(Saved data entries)
--- START ---

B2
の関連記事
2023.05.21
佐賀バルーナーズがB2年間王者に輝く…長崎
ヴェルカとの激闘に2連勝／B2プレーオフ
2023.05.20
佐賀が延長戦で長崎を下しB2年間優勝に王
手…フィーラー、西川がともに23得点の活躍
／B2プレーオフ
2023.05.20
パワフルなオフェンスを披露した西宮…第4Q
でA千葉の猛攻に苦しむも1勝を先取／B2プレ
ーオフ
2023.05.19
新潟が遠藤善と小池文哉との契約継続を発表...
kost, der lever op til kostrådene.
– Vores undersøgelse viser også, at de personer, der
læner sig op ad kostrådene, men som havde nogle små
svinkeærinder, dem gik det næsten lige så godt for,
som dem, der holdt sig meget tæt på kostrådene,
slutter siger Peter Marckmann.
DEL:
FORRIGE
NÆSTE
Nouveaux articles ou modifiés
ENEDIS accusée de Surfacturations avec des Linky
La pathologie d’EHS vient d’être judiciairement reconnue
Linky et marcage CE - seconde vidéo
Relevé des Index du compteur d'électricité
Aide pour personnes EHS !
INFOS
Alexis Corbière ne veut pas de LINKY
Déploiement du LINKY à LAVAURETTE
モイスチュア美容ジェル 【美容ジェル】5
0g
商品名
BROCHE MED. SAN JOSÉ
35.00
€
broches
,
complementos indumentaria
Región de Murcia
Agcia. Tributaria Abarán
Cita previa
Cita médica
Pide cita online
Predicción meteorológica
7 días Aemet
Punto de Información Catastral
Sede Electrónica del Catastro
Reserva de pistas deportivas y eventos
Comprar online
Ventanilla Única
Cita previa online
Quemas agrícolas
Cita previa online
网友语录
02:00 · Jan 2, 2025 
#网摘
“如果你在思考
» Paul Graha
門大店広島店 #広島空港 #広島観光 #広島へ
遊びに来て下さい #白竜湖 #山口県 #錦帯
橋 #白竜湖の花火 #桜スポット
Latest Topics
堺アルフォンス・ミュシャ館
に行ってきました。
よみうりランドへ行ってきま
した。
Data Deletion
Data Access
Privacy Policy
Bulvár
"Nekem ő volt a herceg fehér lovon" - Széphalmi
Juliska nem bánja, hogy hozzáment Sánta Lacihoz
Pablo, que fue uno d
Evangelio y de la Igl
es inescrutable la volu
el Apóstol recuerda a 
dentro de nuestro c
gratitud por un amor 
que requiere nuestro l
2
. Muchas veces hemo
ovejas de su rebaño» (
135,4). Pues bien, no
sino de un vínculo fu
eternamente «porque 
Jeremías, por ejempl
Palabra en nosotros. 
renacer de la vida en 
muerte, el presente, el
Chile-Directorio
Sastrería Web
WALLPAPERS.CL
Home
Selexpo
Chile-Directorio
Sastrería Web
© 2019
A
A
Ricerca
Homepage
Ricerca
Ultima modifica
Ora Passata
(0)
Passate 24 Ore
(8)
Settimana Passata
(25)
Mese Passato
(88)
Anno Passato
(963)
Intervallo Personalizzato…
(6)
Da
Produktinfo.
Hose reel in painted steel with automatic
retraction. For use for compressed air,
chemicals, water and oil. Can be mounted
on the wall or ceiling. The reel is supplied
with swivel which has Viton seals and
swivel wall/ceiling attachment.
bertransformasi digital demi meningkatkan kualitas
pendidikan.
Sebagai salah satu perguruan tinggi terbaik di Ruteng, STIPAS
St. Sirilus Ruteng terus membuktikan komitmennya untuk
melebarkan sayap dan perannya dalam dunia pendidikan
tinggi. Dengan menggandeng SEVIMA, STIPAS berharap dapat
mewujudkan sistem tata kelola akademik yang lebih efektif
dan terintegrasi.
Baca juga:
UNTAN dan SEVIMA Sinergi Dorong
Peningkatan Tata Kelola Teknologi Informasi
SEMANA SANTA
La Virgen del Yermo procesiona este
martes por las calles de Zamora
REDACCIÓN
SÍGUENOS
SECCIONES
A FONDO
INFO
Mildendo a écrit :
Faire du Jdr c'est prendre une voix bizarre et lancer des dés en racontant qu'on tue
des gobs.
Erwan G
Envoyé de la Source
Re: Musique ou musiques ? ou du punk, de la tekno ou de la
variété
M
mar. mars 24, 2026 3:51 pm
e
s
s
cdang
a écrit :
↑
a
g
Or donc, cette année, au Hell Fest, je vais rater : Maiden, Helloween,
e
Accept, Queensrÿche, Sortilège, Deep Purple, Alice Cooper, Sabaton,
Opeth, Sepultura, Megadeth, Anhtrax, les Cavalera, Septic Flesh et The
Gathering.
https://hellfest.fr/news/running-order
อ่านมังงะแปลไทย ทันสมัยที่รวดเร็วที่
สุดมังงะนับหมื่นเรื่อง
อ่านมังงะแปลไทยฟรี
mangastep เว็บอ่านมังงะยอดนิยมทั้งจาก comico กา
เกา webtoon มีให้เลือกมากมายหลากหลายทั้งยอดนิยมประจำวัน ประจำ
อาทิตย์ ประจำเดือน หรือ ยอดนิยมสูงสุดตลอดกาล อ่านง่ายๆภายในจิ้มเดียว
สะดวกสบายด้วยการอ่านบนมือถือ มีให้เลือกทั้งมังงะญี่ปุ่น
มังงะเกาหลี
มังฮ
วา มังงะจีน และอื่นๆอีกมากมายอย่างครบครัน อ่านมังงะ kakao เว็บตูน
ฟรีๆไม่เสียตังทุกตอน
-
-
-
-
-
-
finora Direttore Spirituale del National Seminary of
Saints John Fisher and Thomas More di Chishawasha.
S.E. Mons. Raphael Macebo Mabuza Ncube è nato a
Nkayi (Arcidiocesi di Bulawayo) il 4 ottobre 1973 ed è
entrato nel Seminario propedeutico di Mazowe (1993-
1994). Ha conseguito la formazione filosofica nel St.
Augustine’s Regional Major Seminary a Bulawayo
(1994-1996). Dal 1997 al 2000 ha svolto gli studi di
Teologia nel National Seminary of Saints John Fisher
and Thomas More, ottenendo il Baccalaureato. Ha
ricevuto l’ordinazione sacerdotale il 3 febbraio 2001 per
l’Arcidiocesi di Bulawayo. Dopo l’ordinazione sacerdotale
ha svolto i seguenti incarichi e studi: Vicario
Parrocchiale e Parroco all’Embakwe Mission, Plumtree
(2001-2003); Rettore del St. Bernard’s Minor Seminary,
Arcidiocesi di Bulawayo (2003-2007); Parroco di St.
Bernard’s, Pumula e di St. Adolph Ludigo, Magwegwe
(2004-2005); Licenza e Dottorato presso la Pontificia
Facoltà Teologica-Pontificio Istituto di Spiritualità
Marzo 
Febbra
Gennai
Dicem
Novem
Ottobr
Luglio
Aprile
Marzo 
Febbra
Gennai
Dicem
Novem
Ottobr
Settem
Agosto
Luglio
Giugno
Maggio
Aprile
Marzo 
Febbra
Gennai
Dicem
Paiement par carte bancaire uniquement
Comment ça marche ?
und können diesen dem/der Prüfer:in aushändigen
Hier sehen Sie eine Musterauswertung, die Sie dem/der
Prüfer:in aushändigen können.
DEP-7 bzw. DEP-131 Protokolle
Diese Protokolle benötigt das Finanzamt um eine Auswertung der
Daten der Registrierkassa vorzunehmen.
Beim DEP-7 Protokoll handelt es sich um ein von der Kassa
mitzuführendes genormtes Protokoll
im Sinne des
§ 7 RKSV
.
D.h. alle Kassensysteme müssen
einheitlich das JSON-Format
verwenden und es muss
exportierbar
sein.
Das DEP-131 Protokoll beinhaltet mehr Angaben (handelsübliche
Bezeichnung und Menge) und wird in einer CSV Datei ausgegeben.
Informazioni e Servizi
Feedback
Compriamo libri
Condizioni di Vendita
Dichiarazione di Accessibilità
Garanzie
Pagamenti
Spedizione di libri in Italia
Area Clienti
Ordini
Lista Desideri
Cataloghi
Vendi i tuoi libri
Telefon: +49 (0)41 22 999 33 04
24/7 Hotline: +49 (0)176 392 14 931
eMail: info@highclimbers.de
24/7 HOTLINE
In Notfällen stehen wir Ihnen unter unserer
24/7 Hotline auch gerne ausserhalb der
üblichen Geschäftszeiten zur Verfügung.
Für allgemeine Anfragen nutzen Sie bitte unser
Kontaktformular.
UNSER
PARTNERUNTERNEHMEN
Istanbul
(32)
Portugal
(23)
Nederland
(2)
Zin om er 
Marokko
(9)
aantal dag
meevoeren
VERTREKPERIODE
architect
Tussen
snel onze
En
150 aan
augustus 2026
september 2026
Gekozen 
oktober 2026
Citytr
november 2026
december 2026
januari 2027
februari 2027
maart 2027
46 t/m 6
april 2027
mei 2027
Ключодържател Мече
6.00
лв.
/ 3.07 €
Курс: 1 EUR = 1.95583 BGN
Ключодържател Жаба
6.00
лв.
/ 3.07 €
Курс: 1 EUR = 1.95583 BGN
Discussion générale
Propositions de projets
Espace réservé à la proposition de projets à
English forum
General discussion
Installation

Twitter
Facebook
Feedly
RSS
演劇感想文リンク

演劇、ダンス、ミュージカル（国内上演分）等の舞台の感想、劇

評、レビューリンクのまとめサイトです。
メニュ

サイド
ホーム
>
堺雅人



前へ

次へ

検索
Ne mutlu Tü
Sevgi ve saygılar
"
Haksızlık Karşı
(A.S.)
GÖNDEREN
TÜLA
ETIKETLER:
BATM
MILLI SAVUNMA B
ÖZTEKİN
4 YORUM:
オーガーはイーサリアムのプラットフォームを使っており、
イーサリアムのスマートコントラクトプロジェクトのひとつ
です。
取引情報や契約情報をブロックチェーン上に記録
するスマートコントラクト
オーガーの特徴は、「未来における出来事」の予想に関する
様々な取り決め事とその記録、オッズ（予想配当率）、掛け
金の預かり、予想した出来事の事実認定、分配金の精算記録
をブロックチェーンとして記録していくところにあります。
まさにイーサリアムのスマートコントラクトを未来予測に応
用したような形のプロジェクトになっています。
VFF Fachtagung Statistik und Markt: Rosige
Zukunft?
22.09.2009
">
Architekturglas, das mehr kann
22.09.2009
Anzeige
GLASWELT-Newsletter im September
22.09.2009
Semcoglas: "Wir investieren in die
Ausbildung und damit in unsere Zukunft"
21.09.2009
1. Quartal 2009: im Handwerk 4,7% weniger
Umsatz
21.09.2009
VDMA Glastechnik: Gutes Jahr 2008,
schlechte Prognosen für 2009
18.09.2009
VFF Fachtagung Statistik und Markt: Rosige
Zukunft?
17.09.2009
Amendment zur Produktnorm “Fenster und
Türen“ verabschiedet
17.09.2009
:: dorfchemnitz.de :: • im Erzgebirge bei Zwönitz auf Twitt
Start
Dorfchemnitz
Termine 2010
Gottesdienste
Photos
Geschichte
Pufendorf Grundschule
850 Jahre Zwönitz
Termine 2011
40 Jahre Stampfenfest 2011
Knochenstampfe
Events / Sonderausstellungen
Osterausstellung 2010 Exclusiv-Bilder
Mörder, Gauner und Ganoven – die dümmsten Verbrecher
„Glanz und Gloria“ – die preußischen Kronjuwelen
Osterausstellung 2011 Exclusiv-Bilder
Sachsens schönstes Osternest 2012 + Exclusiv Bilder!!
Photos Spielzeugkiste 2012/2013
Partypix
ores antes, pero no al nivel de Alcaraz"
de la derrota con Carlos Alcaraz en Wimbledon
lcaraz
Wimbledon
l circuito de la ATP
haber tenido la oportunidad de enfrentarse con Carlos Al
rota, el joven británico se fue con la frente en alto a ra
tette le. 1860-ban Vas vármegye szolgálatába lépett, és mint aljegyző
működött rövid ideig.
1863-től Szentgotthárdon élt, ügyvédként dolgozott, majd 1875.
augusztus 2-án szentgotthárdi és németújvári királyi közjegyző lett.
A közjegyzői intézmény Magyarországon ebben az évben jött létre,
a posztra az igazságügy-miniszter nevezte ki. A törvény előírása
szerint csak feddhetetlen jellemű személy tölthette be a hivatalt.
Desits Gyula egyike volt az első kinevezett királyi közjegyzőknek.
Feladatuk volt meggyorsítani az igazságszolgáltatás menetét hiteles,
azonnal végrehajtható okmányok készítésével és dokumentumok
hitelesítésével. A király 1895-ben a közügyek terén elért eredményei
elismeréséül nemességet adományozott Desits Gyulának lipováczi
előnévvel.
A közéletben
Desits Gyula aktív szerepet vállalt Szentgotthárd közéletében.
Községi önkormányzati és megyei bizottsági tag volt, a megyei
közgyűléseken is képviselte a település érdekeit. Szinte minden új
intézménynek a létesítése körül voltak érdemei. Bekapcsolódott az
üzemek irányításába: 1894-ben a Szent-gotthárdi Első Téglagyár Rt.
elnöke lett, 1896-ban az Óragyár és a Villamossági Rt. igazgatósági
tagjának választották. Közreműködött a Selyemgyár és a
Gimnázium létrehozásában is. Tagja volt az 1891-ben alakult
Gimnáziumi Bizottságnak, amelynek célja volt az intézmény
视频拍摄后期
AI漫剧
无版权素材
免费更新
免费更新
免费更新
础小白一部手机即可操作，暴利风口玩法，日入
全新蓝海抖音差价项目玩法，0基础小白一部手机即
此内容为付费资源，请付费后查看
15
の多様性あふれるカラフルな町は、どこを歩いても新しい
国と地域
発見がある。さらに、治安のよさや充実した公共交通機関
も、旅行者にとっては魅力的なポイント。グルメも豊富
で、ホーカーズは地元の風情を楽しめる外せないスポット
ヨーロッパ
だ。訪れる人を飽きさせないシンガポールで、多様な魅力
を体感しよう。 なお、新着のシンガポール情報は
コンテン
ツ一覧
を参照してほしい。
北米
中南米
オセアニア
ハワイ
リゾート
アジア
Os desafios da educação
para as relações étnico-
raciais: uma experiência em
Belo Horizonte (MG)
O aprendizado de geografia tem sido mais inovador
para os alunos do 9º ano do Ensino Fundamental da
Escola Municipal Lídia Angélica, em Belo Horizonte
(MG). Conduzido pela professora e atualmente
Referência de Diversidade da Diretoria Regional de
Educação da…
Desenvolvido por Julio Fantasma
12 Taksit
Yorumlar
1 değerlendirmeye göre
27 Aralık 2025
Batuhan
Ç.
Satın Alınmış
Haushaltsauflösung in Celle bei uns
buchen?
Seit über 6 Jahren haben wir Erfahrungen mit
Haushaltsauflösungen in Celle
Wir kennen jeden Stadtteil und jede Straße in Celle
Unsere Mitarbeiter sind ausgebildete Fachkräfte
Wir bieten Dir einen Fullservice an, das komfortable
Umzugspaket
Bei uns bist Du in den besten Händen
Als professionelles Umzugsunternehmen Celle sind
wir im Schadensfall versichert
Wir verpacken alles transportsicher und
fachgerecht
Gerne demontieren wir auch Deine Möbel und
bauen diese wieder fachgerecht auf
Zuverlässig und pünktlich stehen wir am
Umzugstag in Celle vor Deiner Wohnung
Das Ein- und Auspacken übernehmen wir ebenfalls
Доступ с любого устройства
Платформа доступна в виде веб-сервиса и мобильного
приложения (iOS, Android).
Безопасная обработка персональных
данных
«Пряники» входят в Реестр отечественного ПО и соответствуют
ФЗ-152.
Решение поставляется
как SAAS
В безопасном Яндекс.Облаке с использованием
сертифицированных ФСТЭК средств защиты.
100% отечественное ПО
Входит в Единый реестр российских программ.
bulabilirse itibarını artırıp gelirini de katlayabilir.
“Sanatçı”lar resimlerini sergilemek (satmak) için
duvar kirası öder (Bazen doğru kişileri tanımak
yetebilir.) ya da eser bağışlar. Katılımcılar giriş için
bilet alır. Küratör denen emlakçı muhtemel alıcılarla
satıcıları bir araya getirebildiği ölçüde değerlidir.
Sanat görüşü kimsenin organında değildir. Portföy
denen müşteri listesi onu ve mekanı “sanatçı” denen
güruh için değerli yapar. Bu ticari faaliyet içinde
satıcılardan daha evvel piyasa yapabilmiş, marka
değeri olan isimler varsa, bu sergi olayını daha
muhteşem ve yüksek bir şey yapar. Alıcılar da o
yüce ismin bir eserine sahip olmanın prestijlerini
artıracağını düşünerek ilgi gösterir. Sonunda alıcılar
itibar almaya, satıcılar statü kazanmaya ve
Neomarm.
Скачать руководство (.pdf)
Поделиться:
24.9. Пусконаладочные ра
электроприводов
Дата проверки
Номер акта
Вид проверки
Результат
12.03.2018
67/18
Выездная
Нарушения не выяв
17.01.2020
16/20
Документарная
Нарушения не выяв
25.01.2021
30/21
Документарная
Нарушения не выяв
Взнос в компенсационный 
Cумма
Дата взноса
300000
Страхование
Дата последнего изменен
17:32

--- END ---

- [Your task] Count the lines in the data above that contain the string "pendidikan", matching case exactly, and reply with the number alone.

- [Task output] 2